I got to the point where I didn’t want to deal with anyone; I’d rather isolate myself and drink. One day, I picked up and ran from my life. My alcoholism took me cross-country, first escaping from the east coast to the west coast, and then to Colorado.
When I moved to Colorado, I quickly went through my last paycheck and became homeless. I remember sleeping on the streets during the worst of winter with a thin blanket. I told myself I’d starve to death before panhandling though. At that time, I thought I must be the only one in the world who drank as much as I did.
I knew I wanted help when I passed a bank kiosk setup outside a local grocery store designed to approach shoppers and gain their business. I realized when I walked past; they looked away, like they didn’t want my business. After that, I checked out my reflection in a window and saw how homeless I appeared. I had been wearing the same clothes for three weeks.
My first experience with Arapahoe House was at one of their detox centers. I began the physical detox process from alcohol and waited for a spot to open up at Healing First (Arapahoe House’s intensive residential treatment program).
I had no idea what to expect. I had preconceptions that I would be judged or punished, that treatment would be with a bunch of crazy people. It turned out to be the opposite. The counselors were supportive and the clients were from all different backgrounds. I learned that no matter what drug you use, it’s the same disease and it affects a lot of people. Healing First gave me an understanding that I wasn’t defective. I started to open my mind and simply got serious about sobriety. I had something for the first time in a long time, and that was hope.
After Healing First, I thought I was done with treatment, that I was better. As an engineer, numbers are the language I understand best. The counselors demonstrated to me that the odds were greater that I’d stay sober if I received more treatment.

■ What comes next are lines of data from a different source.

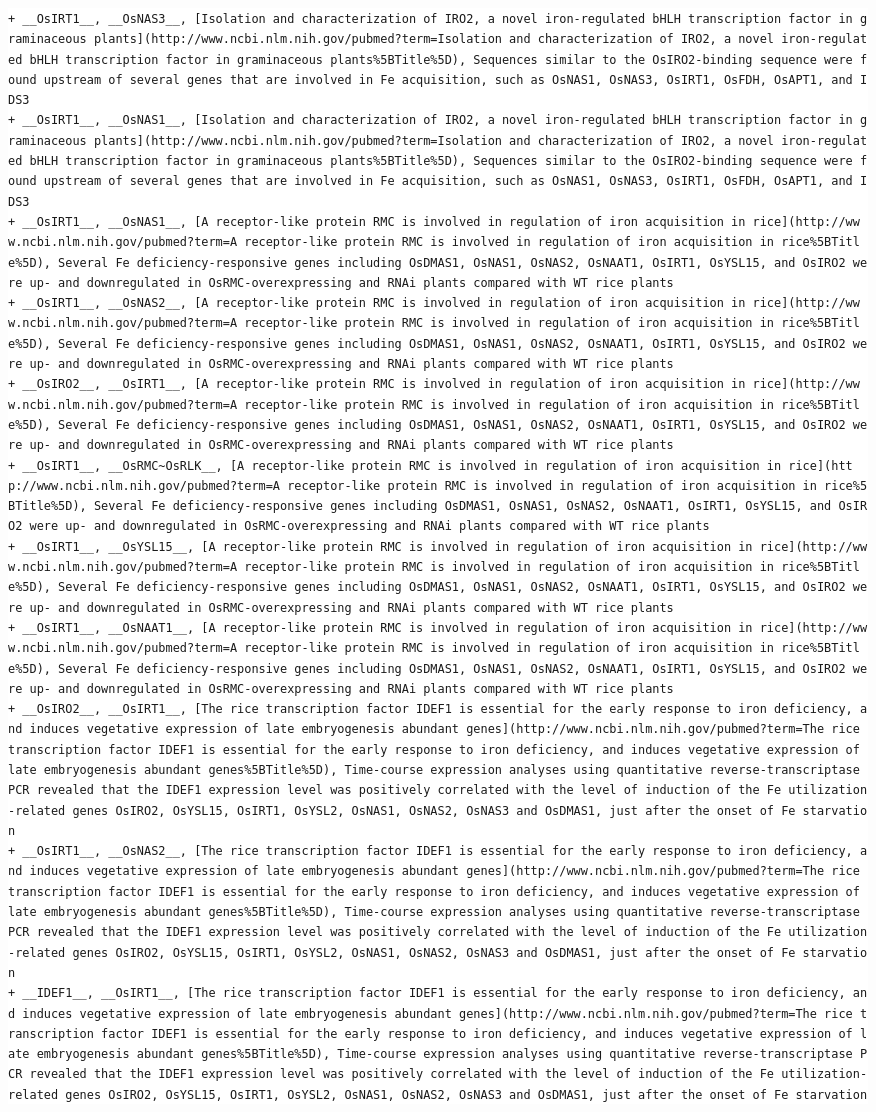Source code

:     + __OsIRT1__, __OsNAS3__, [Isolation and characterization of IRO2, a novel iron-regulated bHLH transcription factor in graminaceous plants](http://www.ncbi.nlm.nih.gov/pubmed?term=Isolation and characterization of IRO2, a novel iron-regulated bHLH transcription factor in graminaceous plants%5BTitle%5D), Sequences similar to the OsIRO2-binding sequence were found upstream of several genes that are involved in Fe acquisition, such as OsNAS1, OsNAS3, OsIRT1, OsFDH, OsAPT1, and IDS3
    + __OsIRT1__, __OsNAS1__, [Isolation and characterization of IRO2, a novel iron-regulated bHLH transcription factor in graminaceous plants](http://www.ncbi.nlm.nih.gov/pubmed?term=Isolation and characterization of IRO2, a novel iron-regulated bHLH transcription factor in graminaceous plants%5BTitle%5D), Sequences similar to the OsIRO2-binding sequence were found upstream of several genes that are involved in Fe acquisition, such as OsNAS1, OsNAS3, OsIRT1, OsFDH, OsAPT1, and IDS3
    + __OsIRT1__, __OsNAS1__, [A receptor-like protein RMC is involved in regulation of iron acquisition in rice](http://www.ncbi.nlm.nih.gov/pubmed?term=A receptor-like protein RMC is involved in regulation of iron acquisition in rice%5BTitle%5D), Several Fe deficiency-responsive genes including OsDMAS1, OsNAS1, OsNAS2, OsNAAT1, OsIRT1, OsYSL15, and OsIRO2 were up- and downregulated in OsRMC-overexpressing and RNAi plants compared with WT rice plants
    + __OsIRT1__, __OsNAS2__, [A receptor-like protein RMC is involved in regulation of iron acquisition in rice](http://www.ncbi.nlm.nih.gov/pubmed?term=A receptor-like protein RMC is involved in regulation of iron acquisition in rice%5BTitle%5D), Several Fe deficiency-responsive genes including OsDMAS1, OsNAS1, OsNAS2, OsNAAT1, OsIRT1, OsYSL15, and OsIRO2 were up- and downregulated in OsRMC-overexpressing and RNAi plants compared with WT rice plants
    + __OsIRO2__, __OsIRT1__, [A receptor-like protein RMC is involved in regulation of iron acquisition in rice](http://www.ncbi.nlm.nih.gov/pubmed?term=A receptor-like protein RMC is involved in regulation of iron acquisition in rice%5BTitle%5D), Several Fe deficiency-responsive genes including OsDMAS1, OsNAS1, OsNAS2, OsNAAT1, OsIRT1, OsYSL15, and OsIRO2 were up- and downregulated in OsRMC-overexpressing and RNAi plants compared with WT rice plants
    + __OsIRT1__, __OsRMC~OsRLK__, [A receptor-like protein RMC is involved in regulation of iron acquisition in rice](http://www.ncbi.nlm.nih.gov/pubmed?term=A receptor-like protein RMC is involved in regulation of iron acquisition in rice%5BTitle%5D), Several Fe deficiency-responsive genes including OsDMAS1, OsNAS1, OsNAS2, OsNAAT1, OsIRT1, OsYSL15, and OsIRO2 were up- and downregulated in OsRMC-overexpressing and RNAi plants compared with WT rice plants
    + __OsIRT1__, __OsYSL15__, [A receptor-like protein RMC is involved in regulation of iron acquisition in rice](http://www.ncbi.nlm.nih.gov/pubmed?term=A receptor-like protein RMC is involved in regulation of iron acquisition in rice%5BTitle%5D), Several Fe deficiency-responsive genes including OsDMAS1, OsNAS1, OsNAS2, OsNAAT1, OsIRT1, OsYSL15, and OsIRO2 were up- and downregulated in OsRMC-overexpressing and RNAi plants compared with WT rice plants
    + __OsIRT1__, __OsNAAT1__, [A receptor-like protein RMC is involved in regulation of iron acquisition in rice](http://www.ncbi.nlm.nih.gov/pubmed?term=A receptor-like protein RMC is involved in regulation of iron acquisition in rice%5BTitle%5D), Several Fe deficiency-responsive genes including OsDMAS1, OsNAS1, OsNAS2, OsNAAT1, OsIRT1, OsYSL15, and OsIRO2 were up- and downregulated in OsRMC-overexpressing and RNAi plants compared with WT rice plants
    + __OsIRO2__, __OsIRT1__, [The rice transcription factor IDEF1 is essential for the early response to iron deficiency, and induces vegetative expression of late embryogenesis abundant genes](http://www.ncbi.nlm.nih.gov/pubmed?term=The rice transcription factor IDEF1 is essential for the early response to iron deficiency, and induces vegetative expression of late embryogenesis abundant genes%5BTitle%5D), Time-course expression analyses using quantitative reverse-transcriptase PCR revealed that the IDEF1 expression level was positively correlated with the level of induction of the Fe utilization-related genes OsIRO2, OsYSL15, OsIRT1, OsYSL2, OsNAS1, OsNAS2, OsNAS3 and OsDMAS1, just after the onset of Fe starvation
    + __OsIRT1__, __OsNAS2__, [The rice transcription factor IDEF1 is essential for the early response to iron deficiency, and induces vegetative expression of late embryogenesis abundant genes](http://www.ncbi.nlm.nih.gov/pubmed?term=The rice transcription factor IDEF1 is essential for the early response to iron deficiency, and induces vegetative expression of late embryogenesis abundant genes%5BTitle%5D), Time-course expression analyses using quantitative reverse-transcriptase PCR revealed that the IDEF1 expression level was positively correlated with the level of induction of the Fe utilization-related genes OsIRO2, OsYSL15, OsIRT1, OsYSL2, OsNAS1, OsNAS2, OsNAS3 and OsDMAS1, just after the onset of Fe starvation
    + __IDEF1__, __OsIRT1__, [The rice transcription factor IDEF1 is essential for the early response to iron deficiency, and induces vegetative expression of late embryogenesis abundant genes](http://www.ncbi.nlm.nih.gov/pubmed?term=The rice transcription factor IDEF1 is essential for the early response to iron deficiency, and induces vegetative expression of late embryogenesis abundant genes%5BTitle%5D), Time-course expression analyses using quantitative reverse-transcriptase PCR revealed that the IDEF1 expression level was positively correlated with the level of induction of the Fe utilization-related genes OsIRO2, OsYSL15, OsIRT1, OsYSL2, OsNAS1, OsNAS2, OsNAS3 and OsDMAS1, just after the onset of Fe starvation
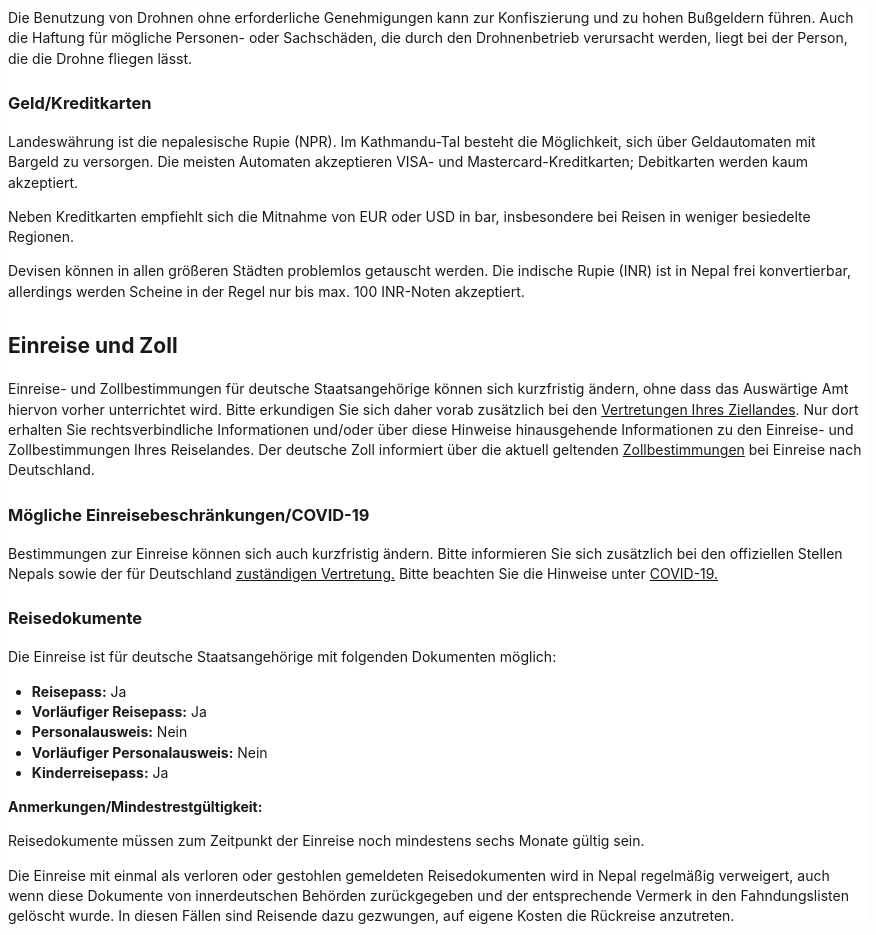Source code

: Die Benutzung von Drohnen ohne erforderliche Genehmigungen kann zur Konfiszierung und zu hohen Bußgeldern führen. Auch die Haftung für mögliche Personen- oder Sachschäden, die durch den Drohnenbetrieb verursacht werden, liegt bei der Person, die die Drohne fliegen lässt.

### Geld/Kreditkarten

Landeswährung ist die nepalesische Rupie (NPR). Im Kathmandu-Tal besteht die Möglichkeit, sich über Geldautomaten mit Bargeld zu versorgen. Die meisten Automaten akzeptieren VISA- und Mastercard-Kreditkarten; Debitkarten werden kaum akzeptiert.

Neben Kreditkarten empfiehlt sich die Mitnahme von EUR oder USD in bar, insbesondere bei Reisen in weniger besiedelte Regionen.

Devisen können in allen größeren Städten problemlos getauscht werden. Die indische Rupie (INR) ist in Nepal frei konvertierbar, allerdings werden Scheine in der Regel nur bis max. 100 INR-Noten akzeptiert.

## Einreise und Zoll

Einreise- und Zollbestimmungen für deutsche Staatsangehörige können sich kurzfristig ändern, ohne dass das Auswärtige Amt hiervon vorher unterrichtet wird. Bitte erkundigen Sie sich daher vorab zusätzlich bei den [Vertretungen Ihres Ziellandes](https://www.auswaertiges-amt.de/de/ReiseUndSicherheit/vertretungen-anderer-staaten "Vertretungen Ihres Reiselandes in Deutschland"). Nur dort erhalten Sie rechtsverbindliche Informationen und/oder über diese Hinweise hinausgehende Informationen zu den Einreise- und Zollbestimmungen Ihres Reiselandes. Der deutsche Zoll informiert über die aktuell geltenden [Zollbestimmungen](http://www.zoll.de/DE/Privatpersonen/Reisen/reisen_node.html) bei Einreise nach Deutschland.

### Mögliche Einreisebeschränkungen/COVID-19

Bestimmungen zur Einreise können sich auch kurzfristig ändern. Bitte informieren Sie sich zusätzlich bei den offiziellen Stellen Nepals sowie der für Deutschland [zuständigen Vertretung.](https://diplo.de/-/199678) Bitte beachten Sie die Hinweise unter [COVID-19.](https://www.auswaertiges-amt.de/de/ReiseUndSicherheit/reise-gesundheit/reisemedizinische-hinweise/Coronavirus/-/2309820 "COVID-19-Hinweise für Reisende")  

### Reisedokumente

Die Einreise ist für deutsche Staatsangehörige mit folgenden Dokumenten möglich:

* **Reisepass:** Ja
* **Vorläufiger Reisepass:** Ja
* **Personalausweis:** Nein
* **Vorläufiger Personalausweis:** Nein
* **Kinderreisepass:** Ja

**Anmerkungen/Mindestrestgültigkeit:**  

Reisedokumente müssen zum Zeitpunkt der Einreise noch mindestens sechs Monate gültig sein.

Die Einreise mit einmal als verloren oder gestohlen gemeldeten Reisedokumenten wird in Nepal regelmäßig verweigert, auch wenn diese Dokumente von innerdeutschen Behörden zurückgegeben und der entsprechende Vermerk in den Fahndungslisten gelöscht wurde. In diesen Fällen sind Reisende dazu gezwungen, auf eigene Kosten die Rückreise anzutreten.
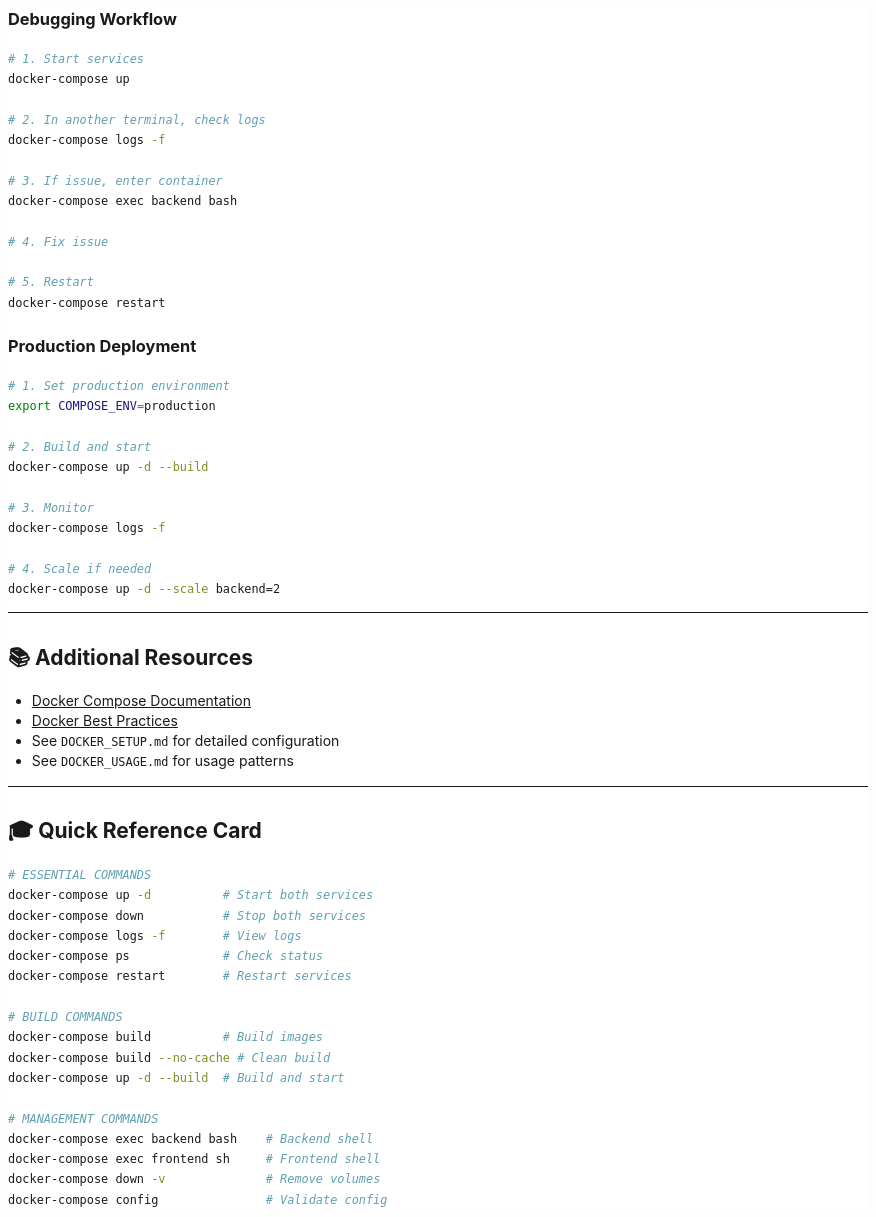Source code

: 
### Debugging Workflow
```bash
# 1. Start services
docker-compose up

# 2. In another terminal, check logs
docker-compose logs -f

# 3. If issue, enter container
docker-compose exec backend bash

# 4. Fix issue

# 5. Restart
docker-compose restart
```

### Production Deployment
```bash
# 1. Set production environment
export COMPOSE_ENV=production

# 2. Build and start
docker-compose up -d --build

# 3. Monitor
docker-compose logs -f

# 4. Scale if needed
docker-compose up -d --scale backend=2
```

---

## 📚 Additional Resources

- [Docker Compose Documentation](https://docs.docker.com/compose/)
- [Docker Best Practices](https://docs.docker.com/develop/dev-best-practices/)
- See `DOCKER_SETUP.md` for detailed configuration
- See `DOCKER_USAGE.md` for usage patterns

---

## 🎓 Quick Reference Card

```bash
# ESSENTIAL COMMANDS
docker-compose up -d          # Start both services
docker-compose down           # Stop both services
docker-compose logs -f        # View logs
docker-compose ps             # Check status
docker-compose restart        # Restart services

# BUILD COMMANDS
docker-compose build          # Build images
docker-compose build --no-cache # Clean build
docker-compose up -d --build  # Build and start

# MANAGEMENT COMMANDS
docker-compose exec backend bash    # Backend shell
docker-compose exec frontend sh     # Frontend shell
docker-compose down -v              # Remove volumes
docker-compose config               # Validate config
```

I was referred to the Wright Center (Arapahoe House’s transitional residential treatment program), a step-down program focused on employment, sobriety and reintegration into outside life. I regained employment in my field and started mending the relationship with my daughter. She’s 13 now, an understanding and forgiving kid. The Wright Center was a great next step in my evolution to getting better.
I’ve had an amazing fall and slow comeback, but I’m glad to be contributing now. I have a new appreciation for things like the ability to pay bills. I just bought a car. It’s not a great car, but it means I’m on my way back to getting the life I once had. I never thought I could get out of the hole I was in. I will always be an alcoholic, but I’m no longer a practicing alcoholic.
My advice for others who are suffering is that once you make the decision to stop digging yourself in a hole, there is help out there and you don’t have to do it alone. Get into treatment at Arapahoe House. Don’t lose everything like I did before you reach out for help. Arapahoe House helped me tremendously. It’s amazing how life can come back to you. I never thought it would for me.